Nach Einschätzung des Aids-Zentrums im Robert Koch-Institut lebten Ende 2001 rund 38 000 mit HIV infizierte Menschen in Deutschland, darunter etwa 29 500 Männer und 8 300 Frauen. Die Zahl der HIV-infizierten Kinder liegt unter 400. Bei etwa 5 000 der HIV-Infizierten ist die Erkrankung bereits zum Vollbild Aids fortgeschritten. Vom Beginn der Epidemie Anfang der 80er-Jahre bis Ende 2001 haben sich in Deutschland circa 60 000 Menschen mit HIV infiziert, etwa 23 500 Menschen sind an Aids erkrankt und etwa 19 000 an den Folgen der HIV-Infektion verstorben1; zu Angaben über die weltweite Epidemiologie siehe die Informationen der UN-Aids (1).
Obwohl bei der Behandlung der HIV-Infektion in den letzten Jahren deutliche Fortschritte zu verzeichnen waren, ist eine echte Heilung bisher nicht möglich. Daher ist nach wie vor die wirksame Prävention von Neuinfektionen der wichtigste Faktor, um den zukünftigen Verlauf der HIV/Aids-Epidemie zu beeinflussen. Das Internet kann hier durch breite Aufklärung die präventive Arbeit ergänzen. Gibt man beispielsweise in die Suchmaschine Google (www.
google.de) den Suchbegriff „Aids“ ein, erhält man im deutschsprachigen Bereich des Internets rund 151 000 Hits, im weltweiten Netz sogar 7 560 000. Doch wie immer sagt die Quantität der Suchergebnisse nichts über deren Qualität aus. Gerade bei gesundheitsrelevanten Informationen erweist sich die dezentrale Struktur des Internets als Nachteil, da Inhalte ohne redaktionelle Kontrolle online gestellt werden können. Insbesondere für Laien sind so die Richtigkeit, Aktualität und Vollständigkeit der Informationen kaum zu beurteilen. Eine Lösung könnten Qualitätssiegel von Fachkreisen sein, die die Inhalte der WWW-Seiten prüfen. Teilweise sind solche Projekte schon initiiert – ein Beispiel hierfür ist das Projekt „MedCERTAIN“ (2) –, jedoch noch nicht flächendeckend umgesetzt.

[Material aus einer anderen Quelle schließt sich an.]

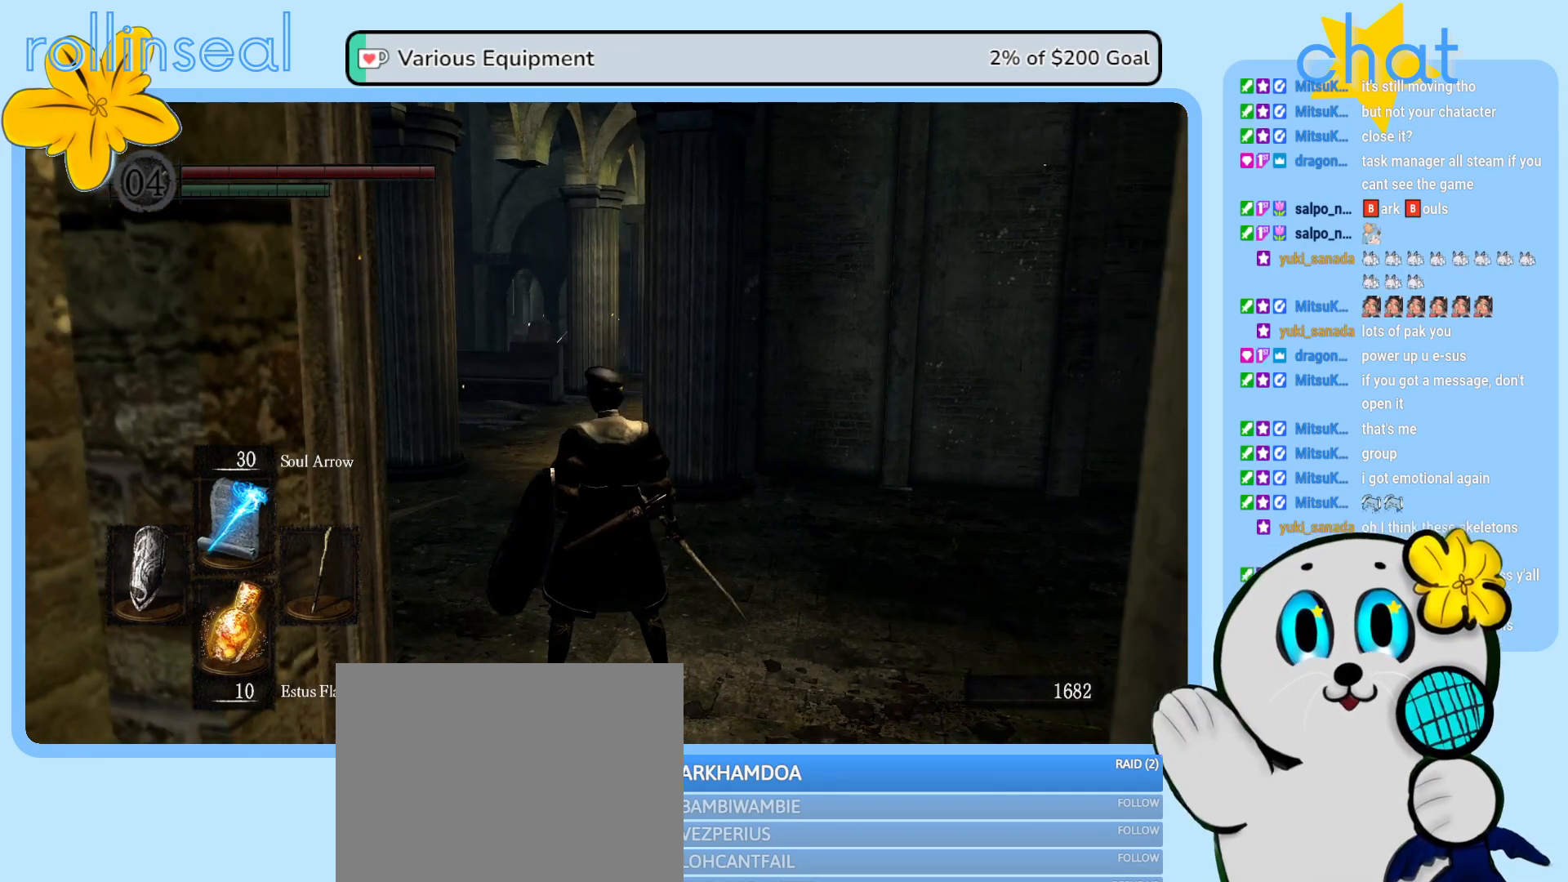
{"buttons": [], "left_stick": "center", "right_stick": "center", "events": []}
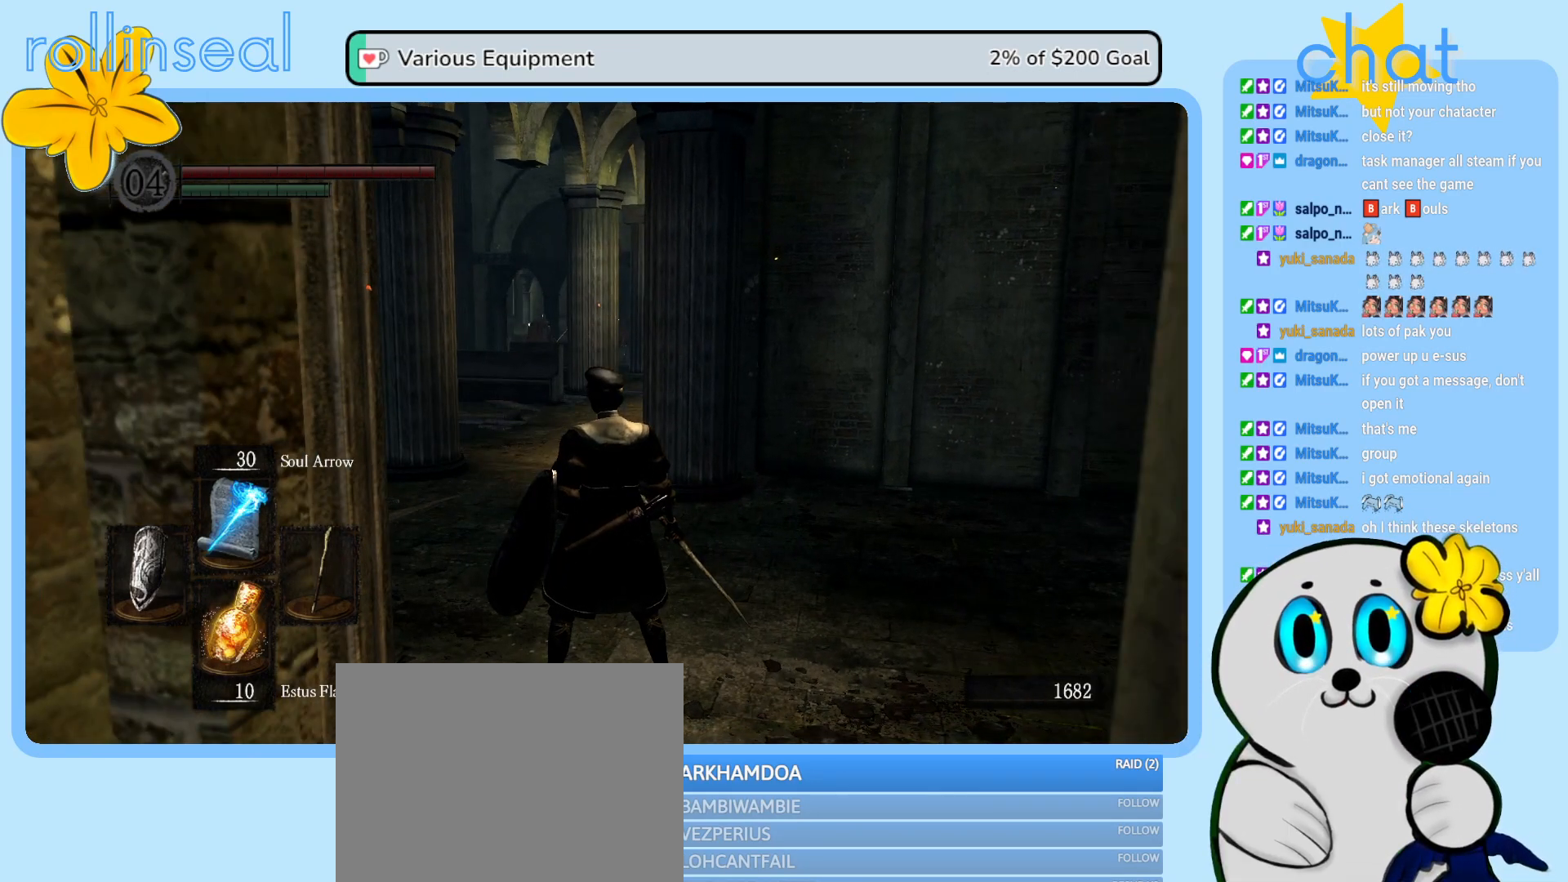
{"buttons": [], "left_stick": "center", "right_stick": "center", "events": []}
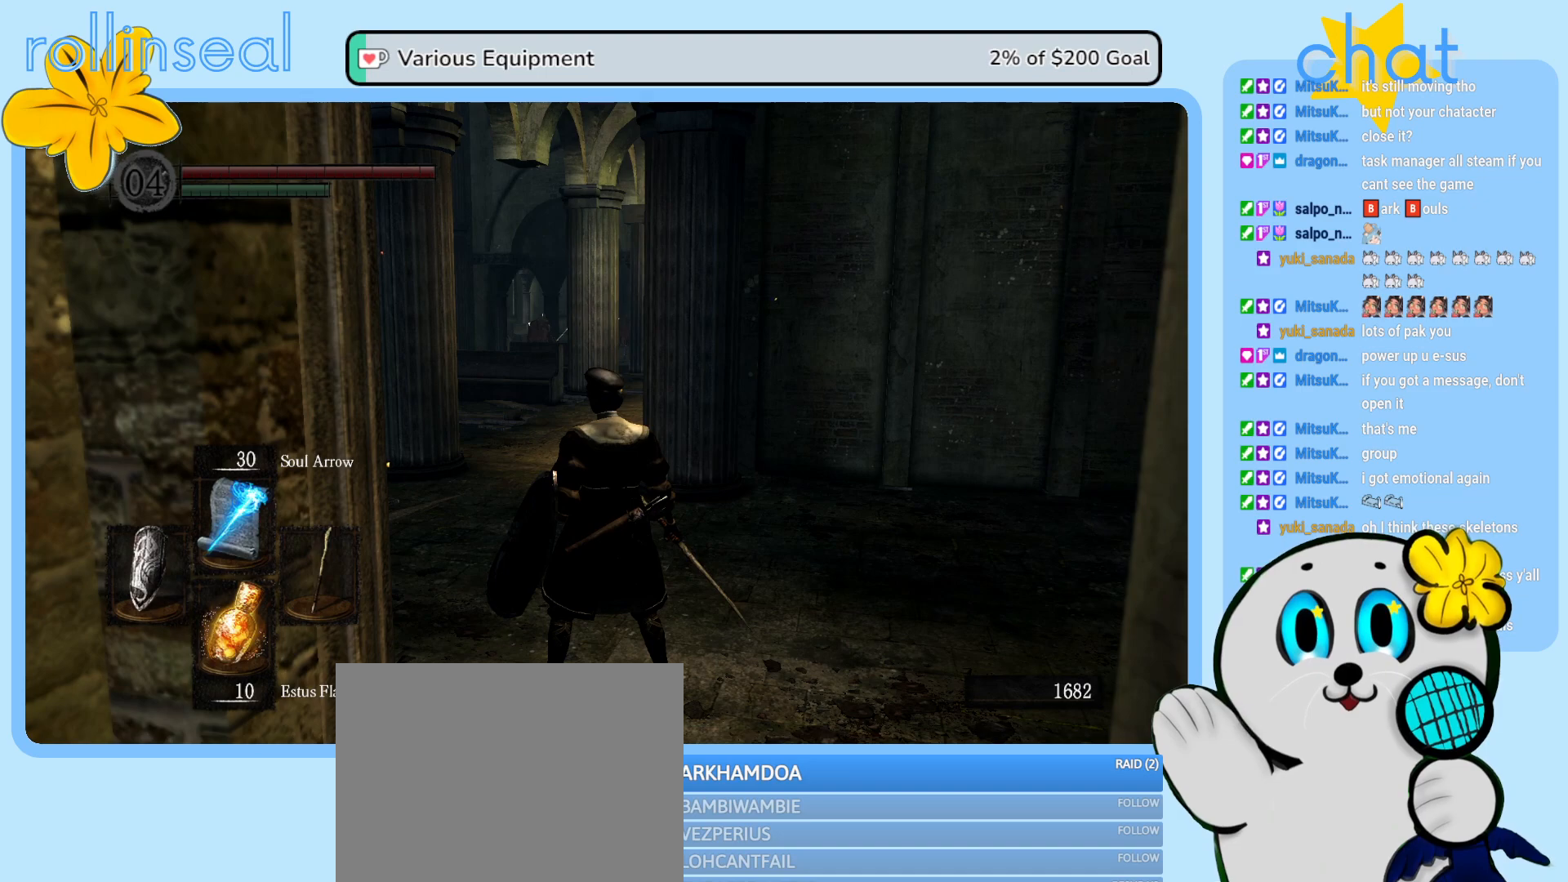
{"buttons": [], "left_stick": "up", "right_stick": "center", "events": [[367, "left_stick", "up"]]}
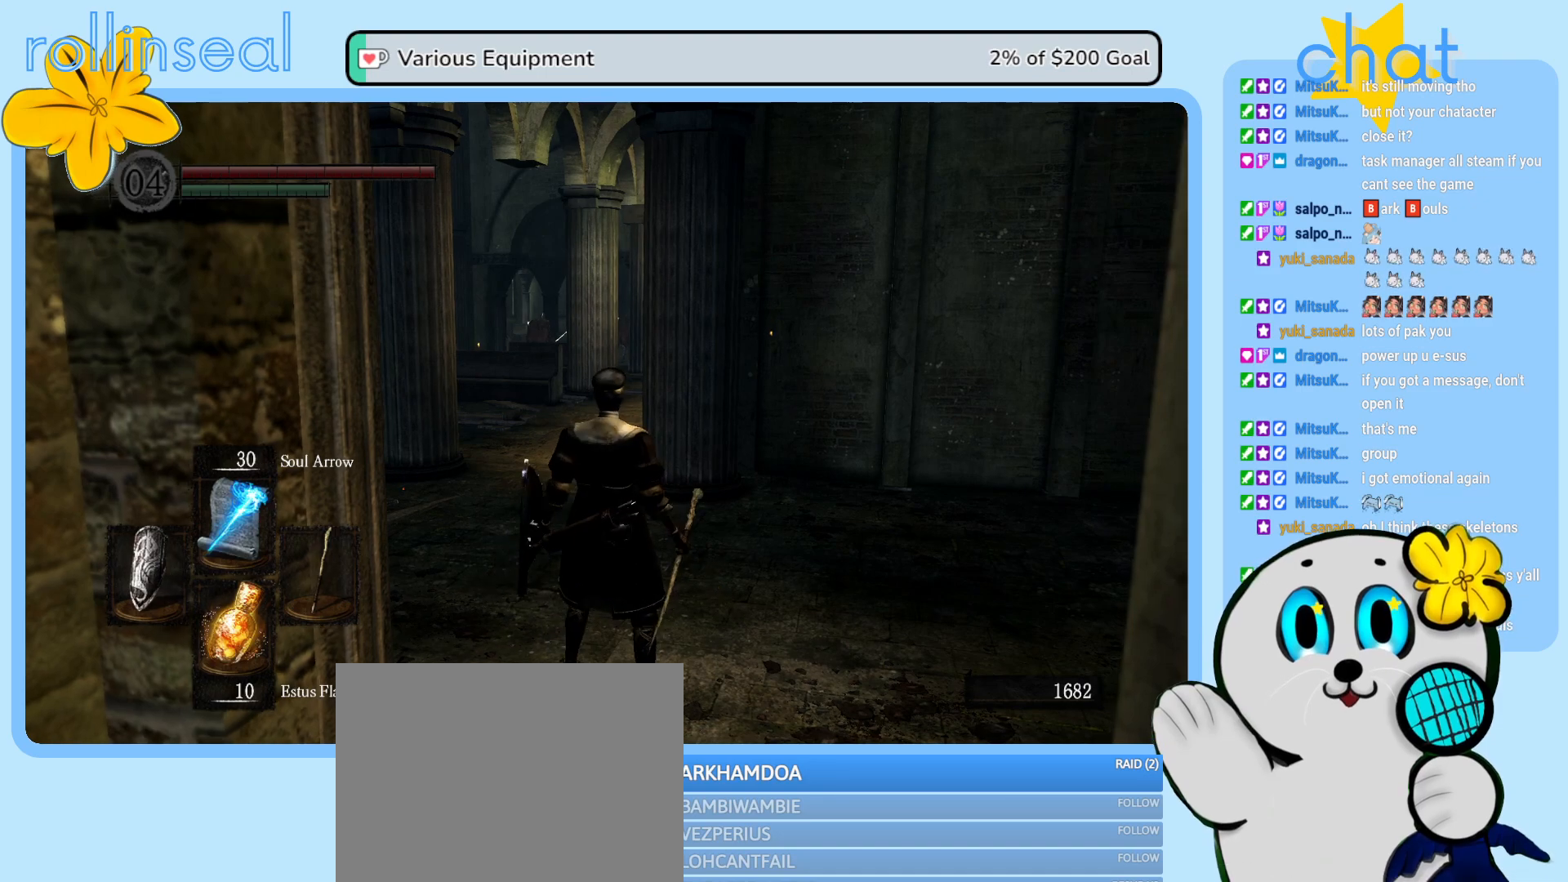
{"buttons": [], "left_stick": "up", "right_stick": "center", "events": []}
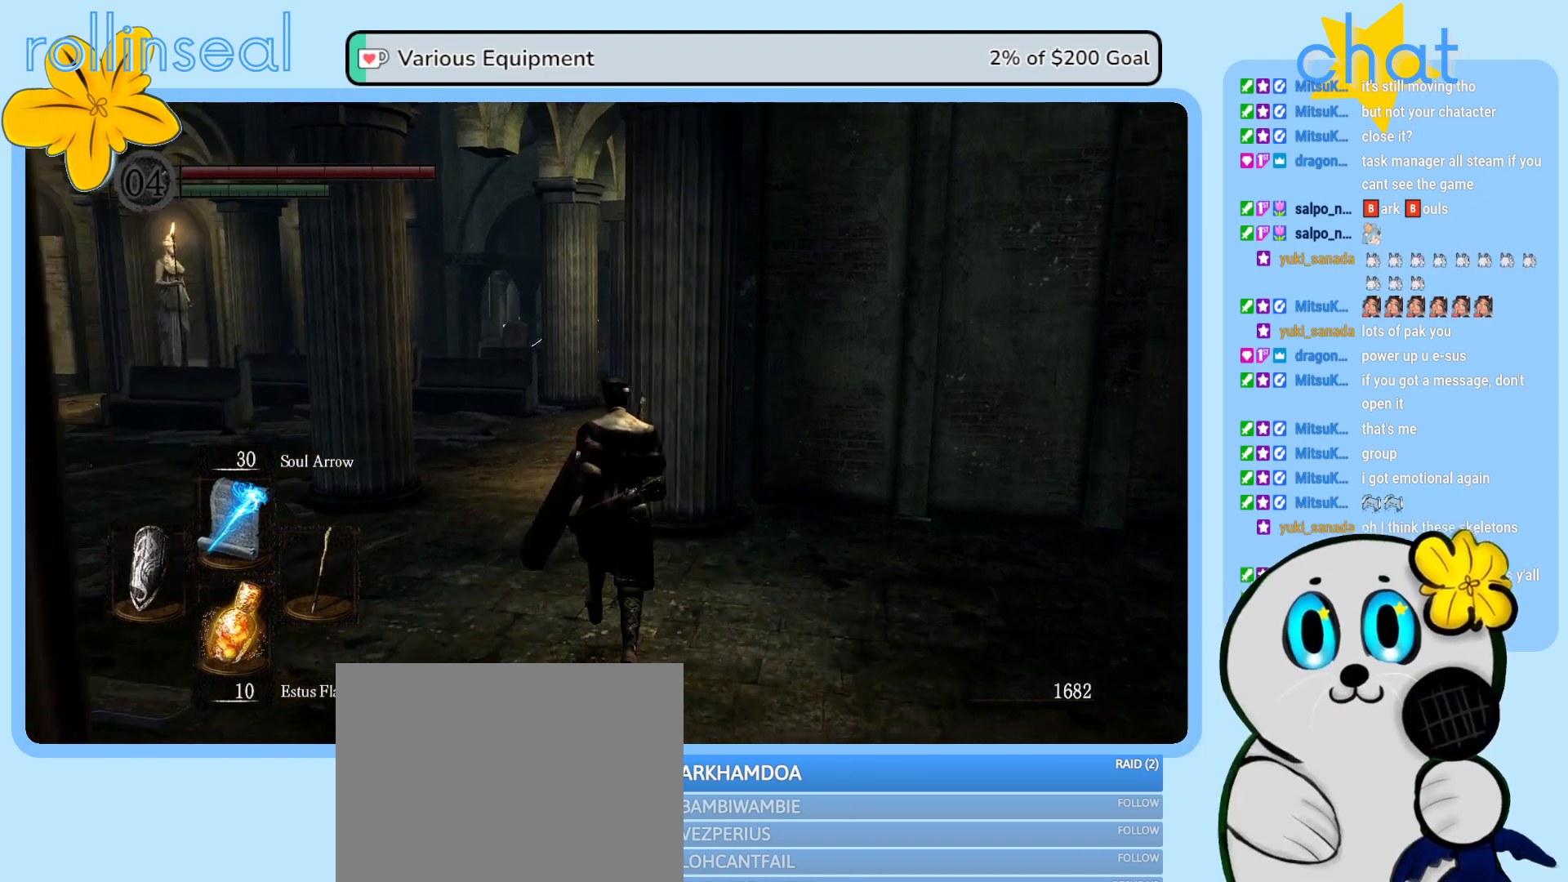
{"buttons": [], "left_stick": "up", "right_stick": "center", "events": [[350, "right_stick", "down"], [483, "right_stick", "center"]]}
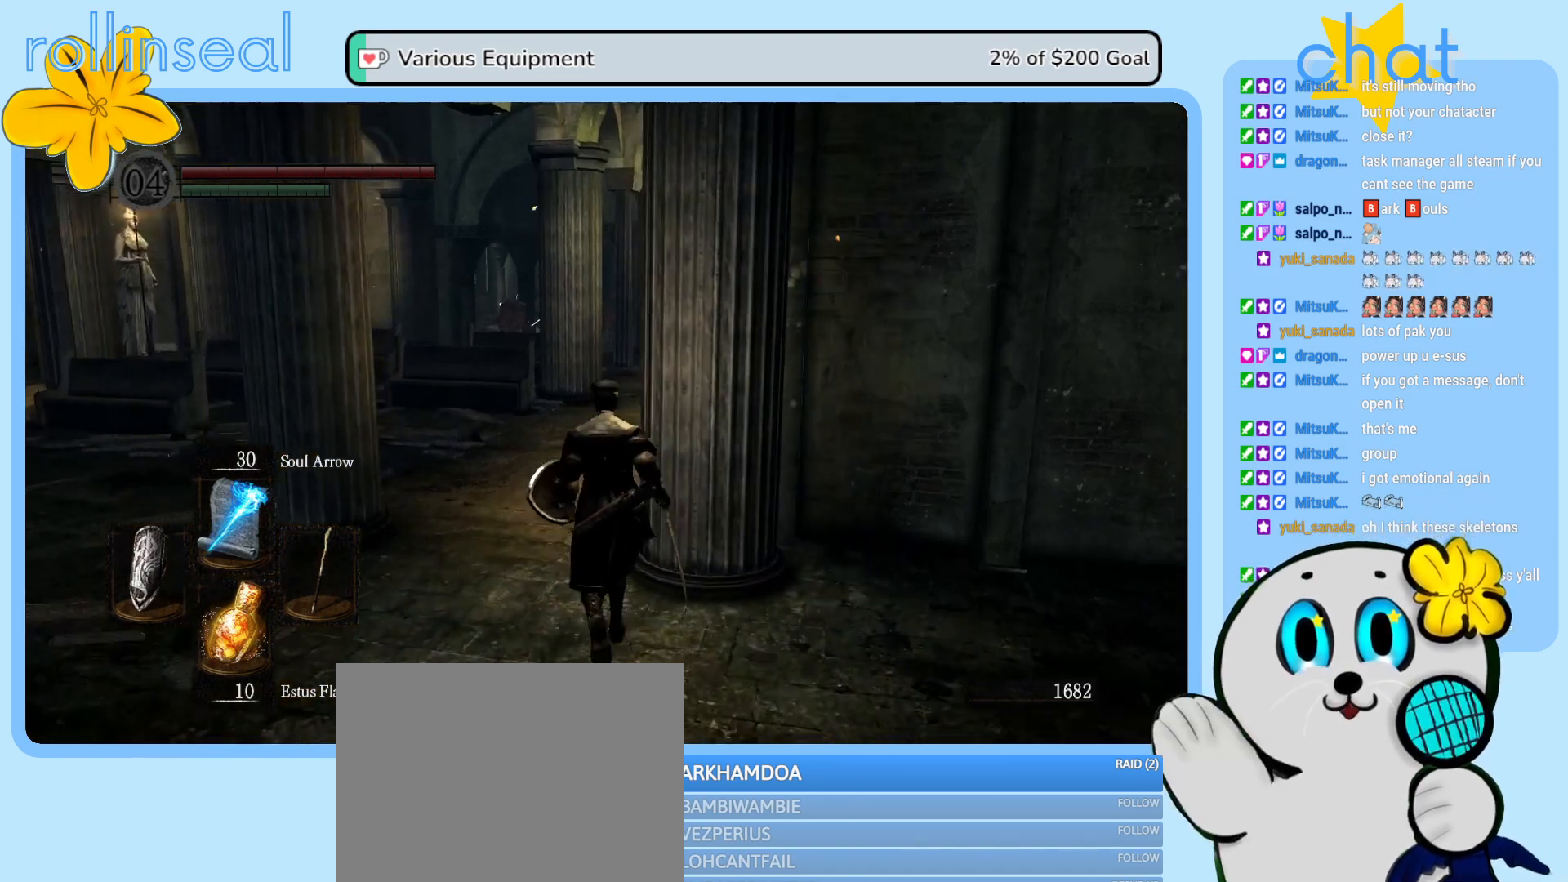
{"buttons": [], "left_stick": "up", "right_stick": "center", "events": []}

Dennoch gibt es im Internet auch eine Fülle von qualitativ hochwertigen Angeboten zum Immunschwächevirus HIV und zu Aids. Ärzte finden neben epidemiologischen Informationen aktuelle Beiträge aus der Forschung, Hinweise zur Behandlung und Kongresskalender. Ebenso sind viele Aufklärungsschriften für Laien online veröffentlicht, die der Arzt an Patienten weiterempfehlen kann, um so seinen Beitrag zur Prävention zu ergänzen oder erkrankten Personen netzbasierte Möglichkeiten zum Austausch mit Betroffenen anzubieten.
Abbildung 1: Web-Angebot der Deutschen Aids-Gesellschaft e. V. unter www.daignet. de Abbildung 2: Kampagne der Bundeszentrale für gesundheitliche Aufklärung: www.gib-aids-keinechance. de
Abbildung 1: Web-Angebot der Deutschen Aids-Gesellschaft e. V. unter www.daignet. de Abbildung 2: Kampagne der Bundeszentrale für gesundheitliche Aufklärung: www.gib-aids-keinechance. de
Im deutschsprachigen Bereich finden medizinische Fachleute beim WWW-Angebot der Deutschen Aids-Gesellschaft e.V. (3) eine Informationsplattform: Neben Kongressinformationen werden Hinweise zu bestimmten Behandlungssituationen gegeben. Ein Beispiel sind die Empfehlungen zur ärztlichen Diagnostik und Behandlung HIV-diskordanter Paare mit Kinderwunsch.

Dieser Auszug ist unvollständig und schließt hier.